== Text zum Lesen ==
_ _ _
Umsatzsteuer Newsletter 04/2022
EuGH: Strafen bei vertragswidrigem Verhalten umsatzsteuerpflichtig?
Die Abgrenzung von Schadensersatz und Leistungsentgelt spielt in der täglichen Praxis immer wieder eine Rolle. Gem. Abschn. 1.3 Abs. 3 UStAE sind u.a. Vertragsstrafen Schadensersatz und nicht Leistungsentgelt. Der EuGH engt diese Sichtweise nun ein. In seiner Entscheidung vom 20.01.2022 in der Rs. C-90/20 – Apcoa Parking Danmark A/S hat er zu einem Fall der Parkplatznutzung im Bereich der Privatwirtschaft entschieden: Verstößt ein Kraftfahrer bei der Parkplatznutzung gegen die Allgemeinen Nutzungsbedingungen und muss deshalb einen (zusätzlichen) Betrag zahlen, so handelt es sich nach Auffassung des EuGH dabei um umsatzsteuerpflichtiges Leistungsentgelt für die konkrete Parkplatznutzung.
1 Sachverhalt
Die Klägerin in der Rs. C-90/20 (Apcoa Parking Danmark A/S, EuGH, Urt. v. 20.01.2022) betreibt für Eigentümer von Privatgrundstücken Parkplätze auf diesen Grundstücken. Die Parkplätze waren auch der Öffentlichkeit zugänglich. Die Klägerin verwaltet die Parkplätze und legt insbesondere in Allgemeinen Geschäftsbedingungen die Regeln für die Nutzung der Parkplätze (z. B. Parkdauer) fest. Auf einigen der Parkplätze verlangte sie ein Entgelt für die Parkplatznutzung. Am Eingang zum Parkplatzareal wird auf einem Schild darauf hingewiesen, dass Privatrecht gilt. Bei einem Verstoß gegen die vereinbarten Parkvorschriften erhebt die Klägerin eine Kontrollgebühr i. H. v. umgerechnet ca. EUR 70 (in Fällen, in denen reguläres Parkentgelt anfällt, zusätzlich zu diesem).
_ _ _
== Ziel der Aufgabe 1 ==
Prüfe, ob die Aussagen (a) Nach Abschn. 1.3 Abs. 3 UStAE sind Vertragsstrafen Leistungsentgelt, (b) Die Parkplätze der Klägerin waren der Öffentlichkeit zugänglich, (c) Die Kontrollgebühr beträgt umgerechnet ca. EUR 70 mit dem Newsletter übereinstimmen. Antworte jeweils mit Ja oder Nein und zitiere die entscheidenden Worte des Newsletters wörtlich.
== Ziel der Aufgabe 2 ==
Kopiere aus dem Newsletter wortgetreu den Abschnitt, der mit den Worten „1 Sachverhalt“ beginnt und nach den Worten „zusätzlich zu diesem).“ endet.

== Bereitgestelltes Material ==
_ _ _
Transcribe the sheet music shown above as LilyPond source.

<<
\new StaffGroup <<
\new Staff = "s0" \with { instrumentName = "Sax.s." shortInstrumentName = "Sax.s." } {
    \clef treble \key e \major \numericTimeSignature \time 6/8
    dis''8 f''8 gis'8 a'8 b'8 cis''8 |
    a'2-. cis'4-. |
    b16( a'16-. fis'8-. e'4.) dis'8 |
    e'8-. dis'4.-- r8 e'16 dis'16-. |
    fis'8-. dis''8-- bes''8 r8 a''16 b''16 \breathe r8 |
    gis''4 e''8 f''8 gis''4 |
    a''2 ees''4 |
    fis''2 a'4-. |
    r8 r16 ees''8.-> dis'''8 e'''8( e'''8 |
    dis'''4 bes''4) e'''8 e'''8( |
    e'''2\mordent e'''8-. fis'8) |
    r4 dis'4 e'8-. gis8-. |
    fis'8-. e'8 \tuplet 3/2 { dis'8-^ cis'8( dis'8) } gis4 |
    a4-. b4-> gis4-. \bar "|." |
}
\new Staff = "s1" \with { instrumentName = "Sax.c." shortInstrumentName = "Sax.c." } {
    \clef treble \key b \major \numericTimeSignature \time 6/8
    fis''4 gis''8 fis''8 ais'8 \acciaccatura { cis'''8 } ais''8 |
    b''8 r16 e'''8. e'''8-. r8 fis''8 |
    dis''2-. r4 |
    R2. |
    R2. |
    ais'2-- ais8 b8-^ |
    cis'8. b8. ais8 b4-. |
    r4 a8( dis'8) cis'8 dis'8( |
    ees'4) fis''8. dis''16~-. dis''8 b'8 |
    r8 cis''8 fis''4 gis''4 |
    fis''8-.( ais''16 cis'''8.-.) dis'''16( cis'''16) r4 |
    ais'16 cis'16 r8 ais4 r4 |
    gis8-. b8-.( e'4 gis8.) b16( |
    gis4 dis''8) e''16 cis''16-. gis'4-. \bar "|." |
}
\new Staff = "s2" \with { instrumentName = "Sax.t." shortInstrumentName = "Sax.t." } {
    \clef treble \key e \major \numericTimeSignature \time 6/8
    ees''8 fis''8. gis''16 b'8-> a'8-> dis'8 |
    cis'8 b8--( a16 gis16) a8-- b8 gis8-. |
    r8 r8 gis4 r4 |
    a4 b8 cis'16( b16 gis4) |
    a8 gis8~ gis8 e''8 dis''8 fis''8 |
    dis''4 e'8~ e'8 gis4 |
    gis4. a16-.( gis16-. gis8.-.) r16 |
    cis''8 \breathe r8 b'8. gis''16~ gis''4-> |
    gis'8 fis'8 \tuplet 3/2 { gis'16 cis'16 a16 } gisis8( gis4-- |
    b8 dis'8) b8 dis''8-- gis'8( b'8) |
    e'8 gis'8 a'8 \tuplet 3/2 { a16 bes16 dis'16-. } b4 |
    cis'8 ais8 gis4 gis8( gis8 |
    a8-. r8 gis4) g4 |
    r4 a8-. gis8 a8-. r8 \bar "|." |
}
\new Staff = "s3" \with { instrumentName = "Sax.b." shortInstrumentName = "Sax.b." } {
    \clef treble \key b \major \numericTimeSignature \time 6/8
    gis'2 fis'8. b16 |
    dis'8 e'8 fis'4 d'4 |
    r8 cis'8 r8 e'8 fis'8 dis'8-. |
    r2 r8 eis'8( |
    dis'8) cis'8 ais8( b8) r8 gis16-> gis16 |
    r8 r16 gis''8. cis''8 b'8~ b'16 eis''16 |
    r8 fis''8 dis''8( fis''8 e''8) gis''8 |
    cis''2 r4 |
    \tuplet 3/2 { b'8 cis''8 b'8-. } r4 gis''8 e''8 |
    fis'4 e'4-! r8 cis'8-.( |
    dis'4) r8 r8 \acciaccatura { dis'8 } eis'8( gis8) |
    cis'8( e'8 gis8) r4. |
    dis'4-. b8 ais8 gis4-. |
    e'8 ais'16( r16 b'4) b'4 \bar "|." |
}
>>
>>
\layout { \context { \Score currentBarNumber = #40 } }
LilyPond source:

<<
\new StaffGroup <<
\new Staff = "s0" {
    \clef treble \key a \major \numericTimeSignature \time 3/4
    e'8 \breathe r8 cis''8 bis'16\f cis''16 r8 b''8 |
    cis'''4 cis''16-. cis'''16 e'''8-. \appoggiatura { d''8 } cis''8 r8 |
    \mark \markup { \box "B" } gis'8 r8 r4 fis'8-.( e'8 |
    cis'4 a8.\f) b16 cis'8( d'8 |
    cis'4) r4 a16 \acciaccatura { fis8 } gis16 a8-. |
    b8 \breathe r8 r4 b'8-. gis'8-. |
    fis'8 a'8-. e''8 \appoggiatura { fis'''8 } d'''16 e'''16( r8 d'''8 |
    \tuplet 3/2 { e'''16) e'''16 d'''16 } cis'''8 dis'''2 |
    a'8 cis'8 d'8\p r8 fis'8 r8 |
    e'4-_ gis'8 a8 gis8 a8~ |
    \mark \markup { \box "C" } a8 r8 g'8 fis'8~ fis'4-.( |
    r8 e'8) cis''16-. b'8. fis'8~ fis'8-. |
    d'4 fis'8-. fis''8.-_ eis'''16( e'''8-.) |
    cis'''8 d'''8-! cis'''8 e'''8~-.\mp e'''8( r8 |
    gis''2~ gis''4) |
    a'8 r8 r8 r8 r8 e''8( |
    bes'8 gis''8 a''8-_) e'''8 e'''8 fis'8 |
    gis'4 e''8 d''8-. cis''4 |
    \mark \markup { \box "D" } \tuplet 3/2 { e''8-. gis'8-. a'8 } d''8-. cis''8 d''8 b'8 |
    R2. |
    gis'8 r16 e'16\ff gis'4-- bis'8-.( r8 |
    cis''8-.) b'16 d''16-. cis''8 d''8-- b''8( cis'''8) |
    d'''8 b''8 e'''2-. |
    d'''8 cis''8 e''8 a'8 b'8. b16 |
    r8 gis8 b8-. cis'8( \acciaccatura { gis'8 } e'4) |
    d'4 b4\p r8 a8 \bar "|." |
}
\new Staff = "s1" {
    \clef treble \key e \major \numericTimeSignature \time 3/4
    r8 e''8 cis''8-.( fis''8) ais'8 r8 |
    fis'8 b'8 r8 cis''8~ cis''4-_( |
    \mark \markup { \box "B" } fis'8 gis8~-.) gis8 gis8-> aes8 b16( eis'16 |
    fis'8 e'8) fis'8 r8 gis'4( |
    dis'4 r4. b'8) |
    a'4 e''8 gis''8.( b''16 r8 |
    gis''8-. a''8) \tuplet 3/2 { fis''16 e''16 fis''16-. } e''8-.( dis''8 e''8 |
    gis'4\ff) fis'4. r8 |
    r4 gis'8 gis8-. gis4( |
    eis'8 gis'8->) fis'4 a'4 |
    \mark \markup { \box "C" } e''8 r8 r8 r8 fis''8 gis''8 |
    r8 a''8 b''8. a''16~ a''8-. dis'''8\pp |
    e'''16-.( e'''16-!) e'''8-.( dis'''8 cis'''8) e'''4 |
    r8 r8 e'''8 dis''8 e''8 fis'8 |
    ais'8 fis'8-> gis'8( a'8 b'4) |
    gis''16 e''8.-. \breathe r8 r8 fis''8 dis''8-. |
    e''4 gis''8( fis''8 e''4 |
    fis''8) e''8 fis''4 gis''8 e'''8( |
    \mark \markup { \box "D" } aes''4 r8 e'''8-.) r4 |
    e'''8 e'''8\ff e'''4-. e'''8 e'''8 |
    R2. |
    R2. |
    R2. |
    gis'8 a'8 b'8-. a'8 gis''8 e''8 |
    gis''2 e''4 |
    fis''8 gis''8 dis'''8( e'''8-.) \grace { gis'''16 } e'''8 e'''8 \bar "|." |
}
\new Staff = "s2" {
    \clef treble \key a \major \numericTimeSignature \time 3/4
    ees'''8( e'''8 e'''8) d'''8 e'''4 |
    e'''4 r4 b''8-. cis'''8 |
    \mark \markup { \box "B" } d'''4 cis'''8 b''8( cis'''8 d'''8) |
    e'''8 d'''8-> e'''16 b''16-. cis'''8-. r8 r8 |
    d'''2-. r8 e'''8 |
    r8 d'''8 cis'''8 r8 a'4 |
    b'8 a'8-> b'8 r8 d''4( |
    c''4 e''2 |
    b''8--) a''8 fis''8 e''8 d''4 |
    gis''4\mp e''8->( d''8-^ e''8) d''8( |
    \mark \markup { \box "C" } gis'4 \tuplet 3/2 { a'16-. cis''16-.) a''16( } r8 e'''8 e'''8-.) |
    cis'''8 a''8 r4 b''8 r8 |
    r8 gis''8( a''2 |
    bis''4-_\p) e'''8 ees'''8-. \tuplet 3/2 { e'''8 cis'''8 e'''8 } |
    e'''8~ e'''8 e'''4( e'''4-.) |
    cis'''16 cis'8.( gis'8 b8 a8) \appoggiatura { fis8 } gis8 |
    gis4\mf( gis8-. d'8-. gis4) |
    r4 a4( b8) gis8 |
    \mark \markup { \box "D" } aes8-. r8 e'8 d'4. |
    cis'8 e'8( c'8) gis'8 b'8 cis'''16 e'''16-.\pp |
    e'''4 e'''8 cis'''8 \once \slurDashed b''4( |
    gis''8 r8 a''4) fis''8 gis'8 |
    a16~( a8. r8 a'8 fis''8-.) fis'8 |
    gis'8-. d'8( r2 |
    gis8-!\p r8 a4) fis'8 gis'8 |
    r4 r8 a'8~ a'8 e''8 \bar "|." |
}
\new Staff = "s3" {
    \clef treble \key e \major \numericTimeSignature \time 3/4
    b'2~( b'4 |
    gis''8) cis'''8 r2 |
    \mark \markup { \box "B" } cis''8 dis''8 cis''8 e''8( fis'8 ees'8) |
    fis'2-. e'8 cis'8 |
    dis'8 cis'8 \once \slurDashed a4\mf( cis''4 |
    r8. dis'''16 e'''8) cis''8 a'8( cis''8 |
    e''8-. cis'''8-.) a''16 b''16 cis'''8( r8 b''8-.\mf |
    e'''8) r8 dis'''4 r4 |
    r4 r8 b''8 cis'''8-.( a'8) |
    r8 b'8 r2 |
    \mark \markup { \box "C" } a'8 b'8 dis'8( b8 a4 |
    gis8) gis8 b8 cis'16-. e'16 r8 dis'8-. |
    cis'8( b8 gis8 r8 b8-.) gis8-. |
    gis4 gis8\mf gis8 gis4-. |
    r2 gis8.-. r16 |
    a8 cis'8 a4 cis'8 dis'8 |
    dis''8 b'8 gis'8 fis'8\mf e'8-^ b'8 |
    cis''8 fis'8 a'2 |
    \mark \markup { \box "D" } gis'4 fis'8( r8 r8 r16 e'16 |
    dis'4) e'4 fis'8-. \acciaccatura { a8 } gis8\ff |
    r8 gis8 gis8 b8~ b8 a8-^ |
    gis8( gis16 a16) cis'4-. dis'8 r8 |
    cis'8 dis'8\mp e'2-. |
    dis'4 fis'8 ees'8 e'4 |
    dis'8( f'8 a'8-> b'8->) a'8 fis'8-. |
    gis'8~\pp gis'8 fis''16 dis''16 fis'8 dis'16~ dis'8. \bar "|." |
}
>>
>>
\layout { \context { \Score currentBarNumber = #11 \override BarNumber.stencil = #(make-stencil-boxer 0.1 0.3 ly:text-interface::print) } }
_ _ _
== Schriftliche Lösung 1 ==
(a) Nein: „Gem. Abschn. 1.3 Abs. 3 UStAE sind u.a. Vertragsstrafen Schadensersatz und nicht Leistungsentgelt.“
(b) Ja: „Die Parkplätze waren auch der Öffentlichkeit zugänglich.“
(c) Ja: „erhebt die Klägerin eine Kontrollgebühr i. H. v. umgerechnet ca. EUR 70“

== Schriftliche Lösung 2 ==
1 Sachverhalt
Die Klägerin in der Rs. C-90/20 (Apcoa Parking Danmark A/S, EuGH, Urt. v. 20.01.2022) betreibt für Eigentümer von Privatgrundstücken Parkplätze auf diesen Grundstücken. Die Parkplätze waren auch der Öffentlichkeit zugänglich. Die Klägerin verwaltet die Parkplätze und legt insbesondere in Allgemeinen Geschäftsbedingungen die Regeln für die Nutzung der Parkplätze (z. B. Parkdauer) fest. Auf einigen der Parkplätze verlangte sie ein Entgelt für die Parkplatznutzung. Am Eingang zum Parkplatzareal wird auf einem Schild darauf hingewiesen, dass Privatrecht gilt. Bei einem Verstoß gegen die vereinbarten Parkvorschriften erhebt die Klägerin eine Kontrollgebühr i. H. v. umgerechnet ca. EUR 70 (in Fällen, in denen reguläres Parkentgelt anfällt, zusätzlich zu diesem).